Thomas Jefferson is a statue of Founding Father and third United States president, Thomas Jefferson, in front of the Rotunda at the University of Virginia, the university he founded and designed. The statue was crafted by Moses Ezekiel in 1910 and is a copy of the Jefferson Monument in Louisville, Kentucky.

==History ==

=== 20th century ===

The statue of Thomas Jefferson was dedicated on June 15, 1910 in front of the Rotunda at the University of Virginia. Designed by sculptor Moses Ezekiel in 1897, and cast in 1898, the statue portrays Jefferson standing on top of a replicate of the Liberty Bell, surrounded by four winged allegorical figures--at the front is Liberty, at the back is Justice, on Jefferson's proper right is Human Freedom, and on Jefferson's proper left is Religious Freedom.
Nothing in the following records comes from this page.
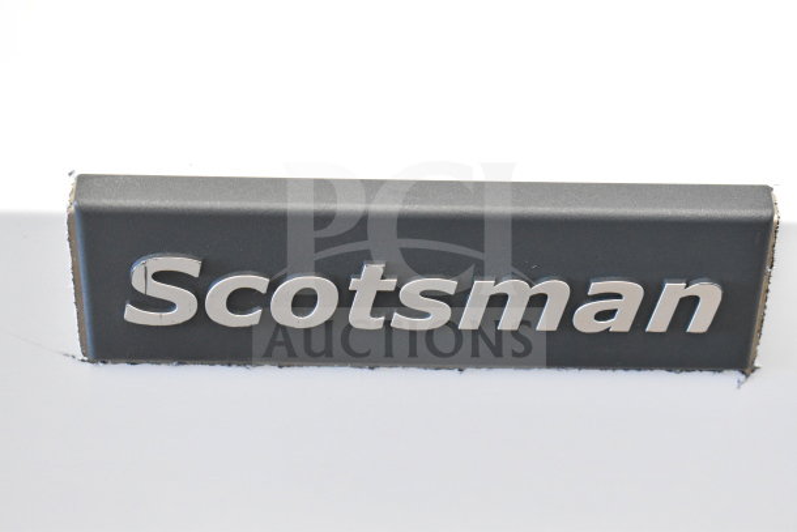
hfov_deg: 24.6
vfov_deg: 16.6
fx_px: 1827
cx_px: 398
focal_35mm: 82
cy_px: 266
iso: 5000
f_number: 5.6
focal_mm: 55
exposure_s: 1/100
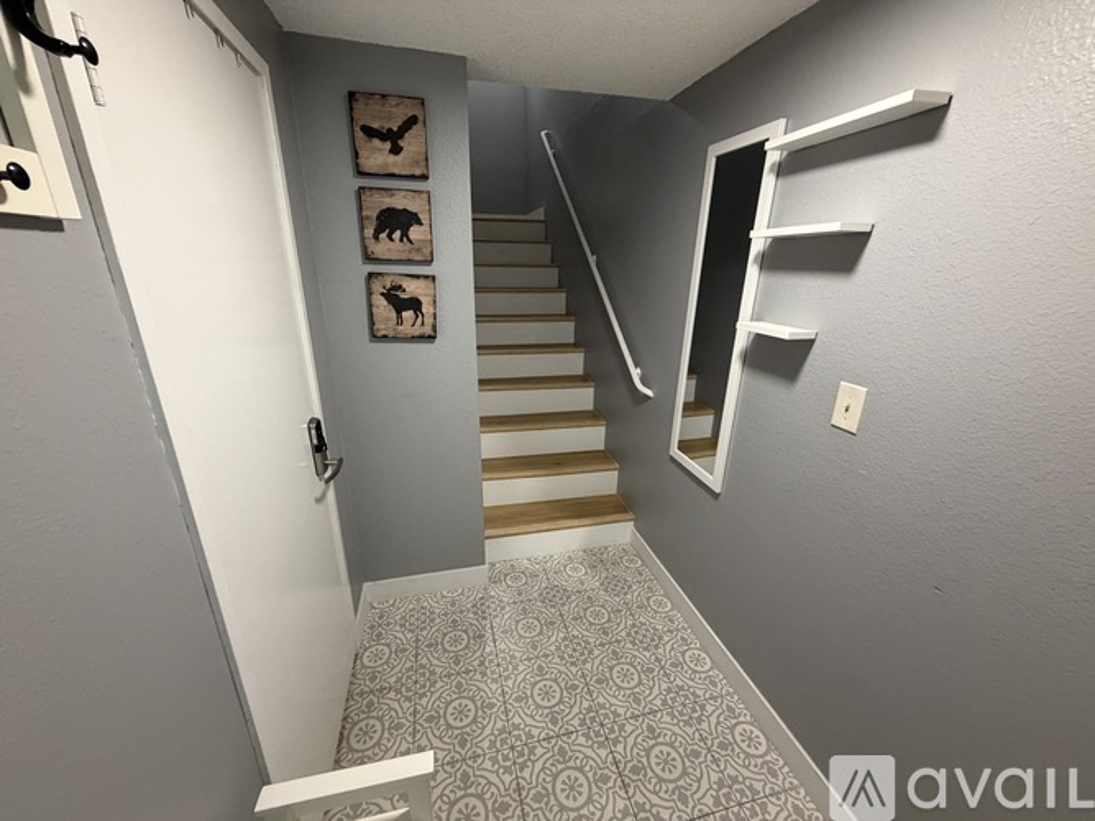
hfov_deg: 102.1
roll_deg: -0.4
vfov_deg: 85.7
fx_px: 443
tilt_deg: -19.1
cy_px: 410
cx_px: 548
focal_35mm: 14
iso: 400
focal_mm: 2.22
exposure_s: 1/60
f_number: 2.2
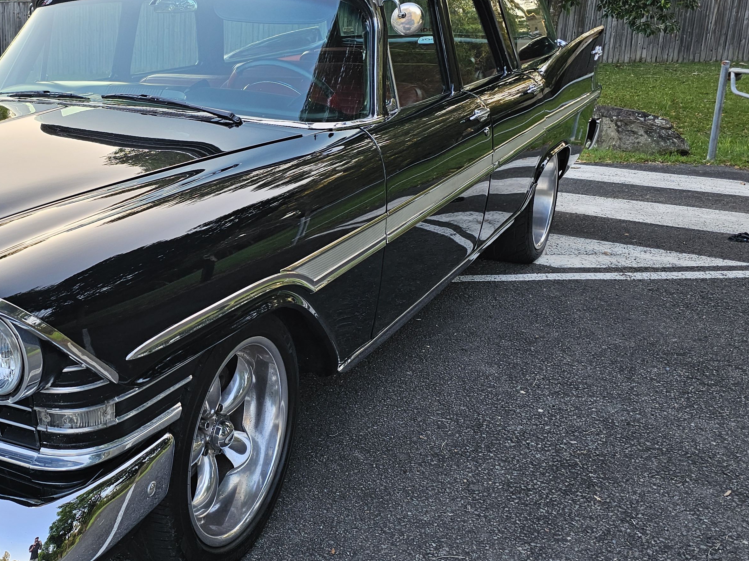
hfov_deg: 45.0
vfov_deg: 36.7
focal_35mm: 39
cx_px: 129
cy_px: 228
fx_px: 844
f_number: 1.7
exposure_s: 1/180
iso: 50
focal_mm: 6.3
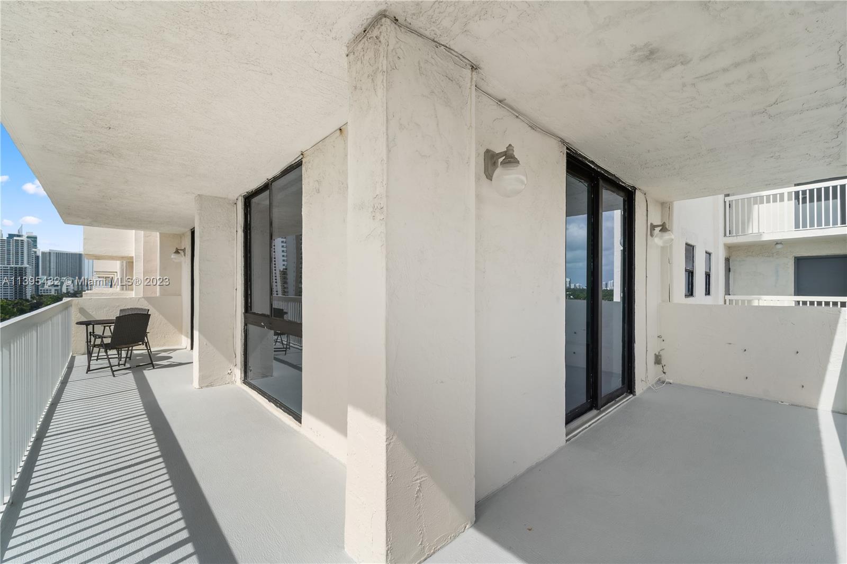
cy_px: 282
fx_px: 329
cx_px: 424
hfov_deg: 104.3
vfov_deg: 81.2
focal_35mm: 14
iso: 200
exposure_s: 1/80
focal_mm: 14
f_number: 13
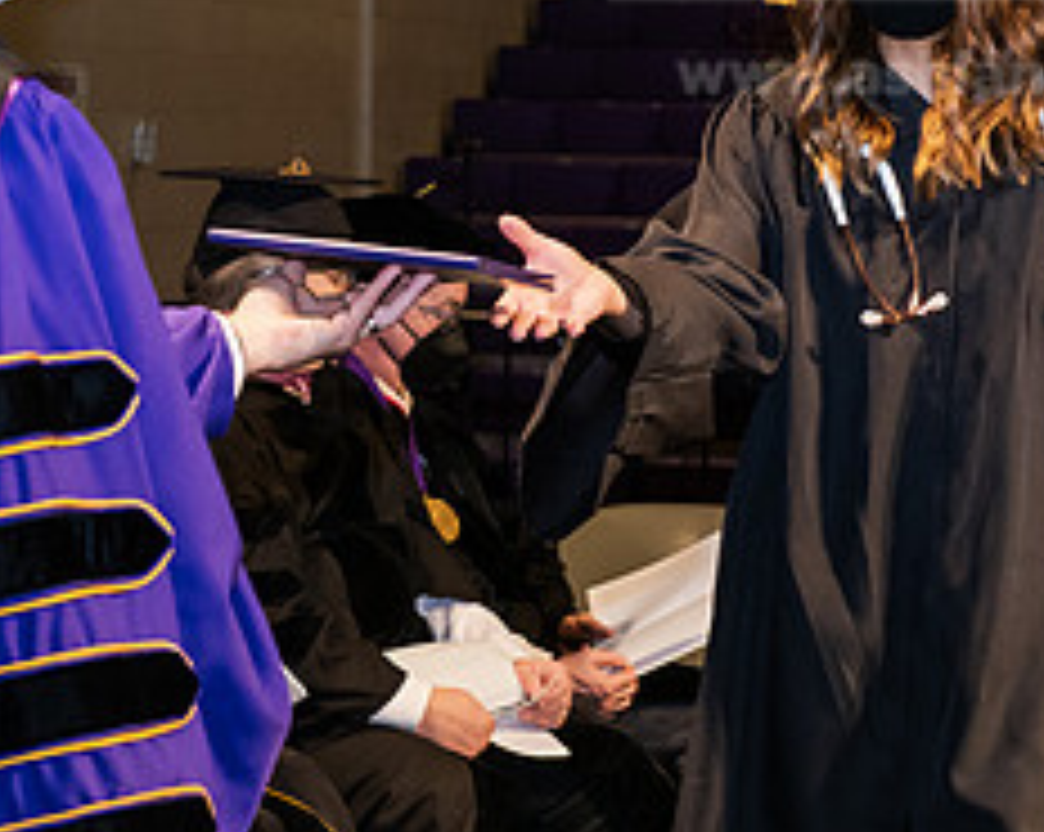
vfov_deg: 9.9
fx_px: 4783
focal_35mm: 155
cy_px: 169
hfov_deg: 12.5
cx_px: 472
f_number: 6.3
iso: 1600
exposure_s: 1/200
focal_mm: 66
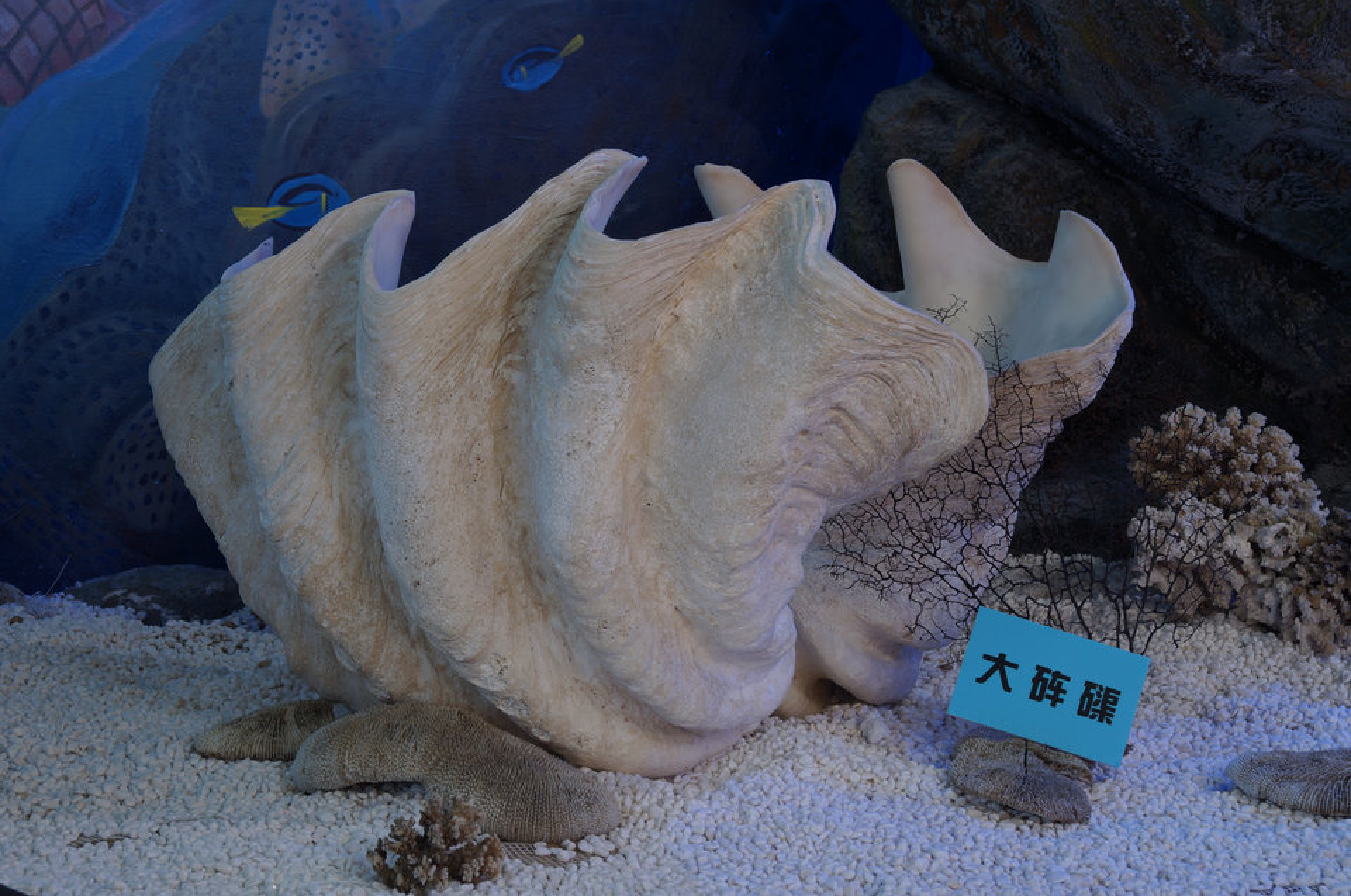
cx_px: 676
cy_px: 448
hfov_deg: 27.0
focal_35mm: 75
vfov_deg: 18.1
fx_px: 2810
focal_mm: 50
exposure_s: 4
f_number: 9
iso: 100
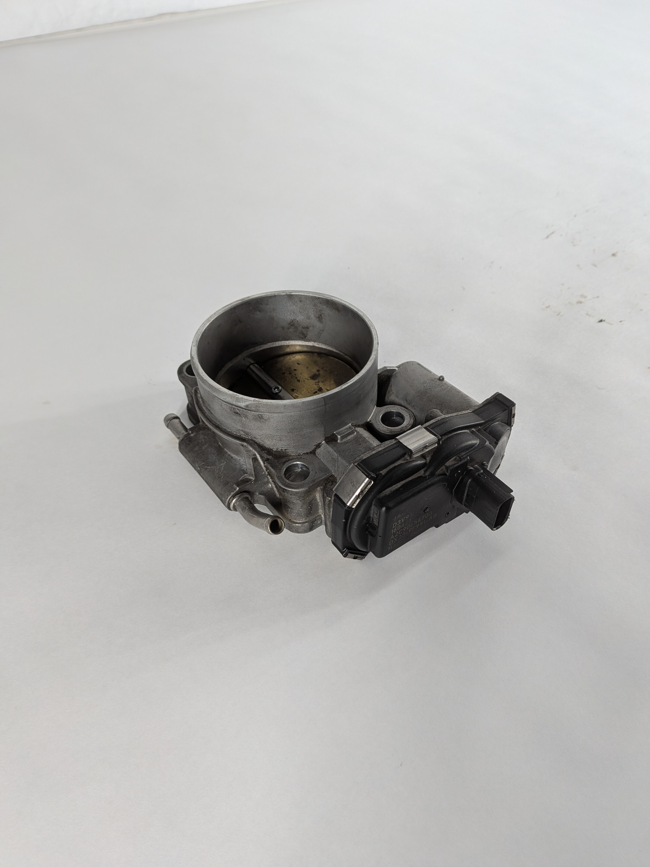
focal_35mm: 24
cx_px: 325
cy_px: 434
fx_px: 601
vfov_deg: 71.6
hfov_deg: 56.8
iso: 42
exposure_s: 1/280
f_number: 1.7
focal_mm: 4.53
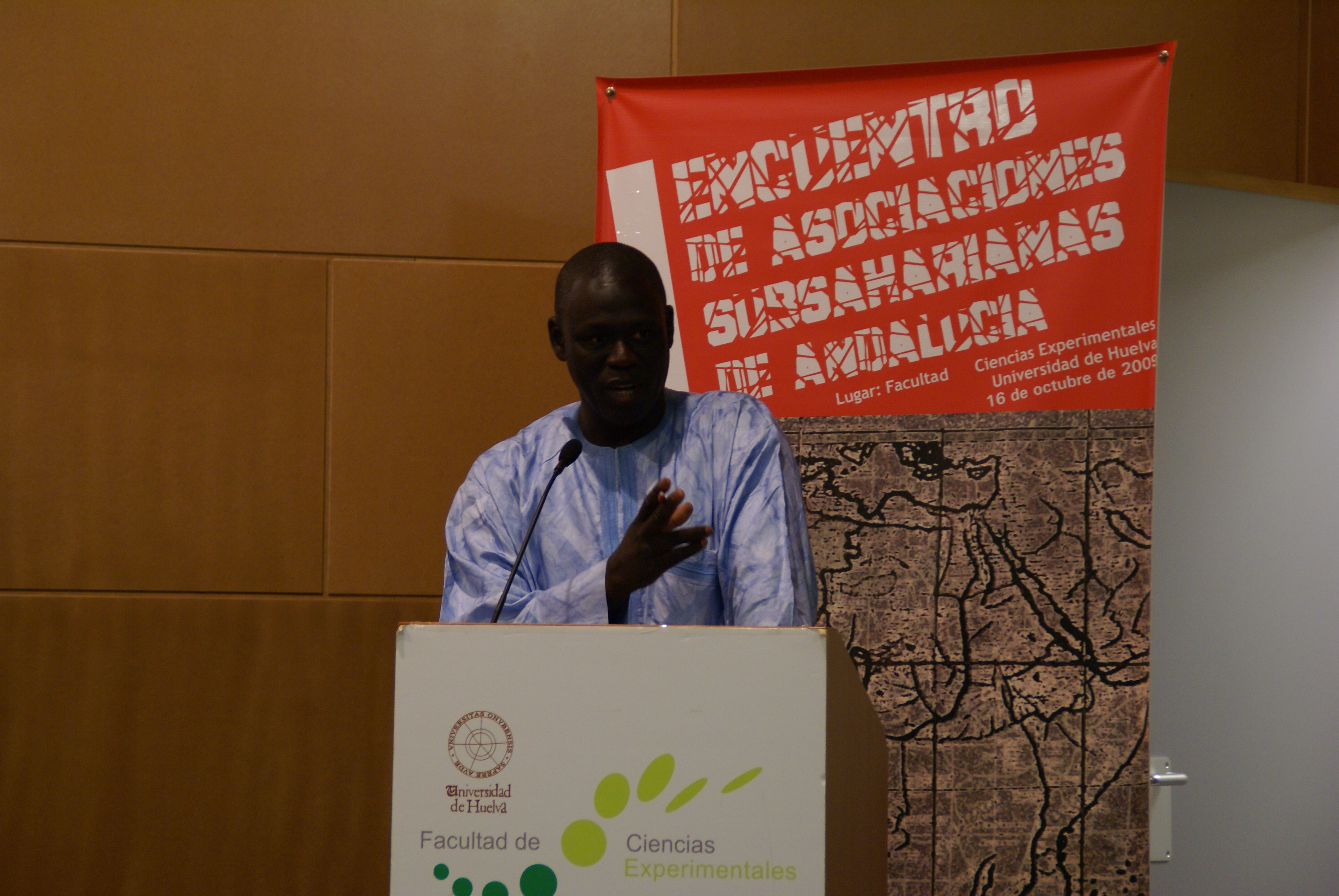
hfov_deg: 13.7
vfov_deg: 9.2
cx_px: 670
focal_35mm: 150
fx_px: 5586
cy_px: 448
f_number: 5.6
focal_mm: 100
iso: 400
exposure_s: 1/13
Religious Freedom holds a tablet, and Jefferson holds a scroll which represents the United States Declaration of Independence.

=== 21st century ===

In August 2017 the statue was the target of graffiti vandalism.

In September 2017, the statue was the target of protest in the context of the Charlottesville historic monument controversy and the recent 2017 Unite the Right rally. They covered the statue of Jefferson in a way similar to how the city had recently covered the Stonewall Jackson and Robert E. Lee sculptures as well. After the protesters dispersed, one counter-protester arrived carrying a gun, who the police eventually arrested for public intoxication. University of Virginia president Teresa A. Sullivan later responded by calling for civil discourse.